→ **Texto extraído**
--- --- ---

Transcribimos una materia
del Prof. Roberto de Mattei – conceptuado historiador, profesor de Historia de
la Iglesia y del Cristianismo en la Universidad Europea de Roma – al respecto
del Sínodo sobre la Familia realizado en el Vaticano en octubre pasado.
La materia fue publicada en
el sitio del autor – “Corrispondenza Romana” el 5 de noviembre pasado (2014).
Como es de conocimiento
público, está habiendo numerosos comentarios, inclusive de altas autoridades
eclesiásticas, apuntando que el Sínodo no resultó en un fortalecimiento de la
familia
El concilio
Vaticano I y el Sínodo de 2014
Roberto de
Mattei
Corrispondenza
Romana
5 de noviembro
de 2014
La fase
histórica que se abre después del Sínodo de 2014 exige de parte de los
católicos no solamente la disponibilidad para la polémica y la lucha, sino
también una actitud de prudente reflexión y estudio de los nuevos problemas que
están sobre la mesa.
El primero de esos problemas es la relación de los
fieles con una autoridad que parece estar faltando con su misión. El cardenal Burke, en una entrevista a Vida Nueva, el 30 de octubre, afirmó que
“hay una fuerte sensación de que la Iglesia está como un barco sin timón”. La
imagen es fuerte, pero corresponde perfectamente al cuadro general.

--- --- ---

→ **Acciones requeridas**
a. Indique si cada afirmación concuerda con el texto sobre el Sínodo de 2014 y cite las palabras del texto que lo deciden. (i) La materia de Roberto de Mattei se publicó en el sitio “Corrispondenza Romana”. (ii) El cardenal Burke hizo sus declaraciones en una entrevista a Vida Nueva el 30 de octubre. (iii) Roberto de Mattei es profesor en la Universidad de Bolonia.
b. Reproduzca sin cambios el fragmento del texto sobre el Sínodo de 2014 que va desde “El primero de” hasta “al cuadro general.”.

--- --- ---

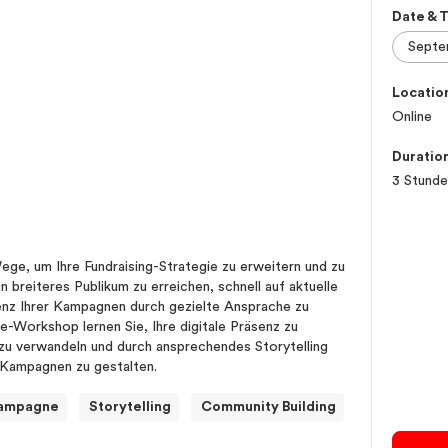
Date & 
Locatio
Online
Duratio
3 Stund
ege, um Ihre Fundraising-Strategie zu erweitern und zu
in breiteres Publikum zu erreichen, schnell auf aktuelle
zienz Ihrer Kampagnen durch gezielte Ansprache zu
e-Workshop lernen Sie, Ihre digitale Präsenz zu
 zu verwandeln und durch ansprechendes Storytelling
 Kampagnen zu gestalten.
ampagne
Storytelling
Community Building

--- --- ---

→ **Soluciones en orden**
a.
(i) Sí: “La materia fue publicada en el sitio del autor – “Corrispondenza Romana””.
(ii) Sí: “en una entrevista a Vida Nueva, el 30 de octubre”.
(iii) No: “en la Universidad Europea de Roma”.

b.
El primero de esos problemas es la relación de los
fieles con una autoridad que parece estar faltando con su misión. El cardenal Burke, en una entrevista a Vida Nueva, el 30 de octubre, afirmó que
“hay una fuerte sensación de que la Iglesia está como un barco sin timón”. La
imagen es fuerte, pero corresponde perfectamente al cuadro general.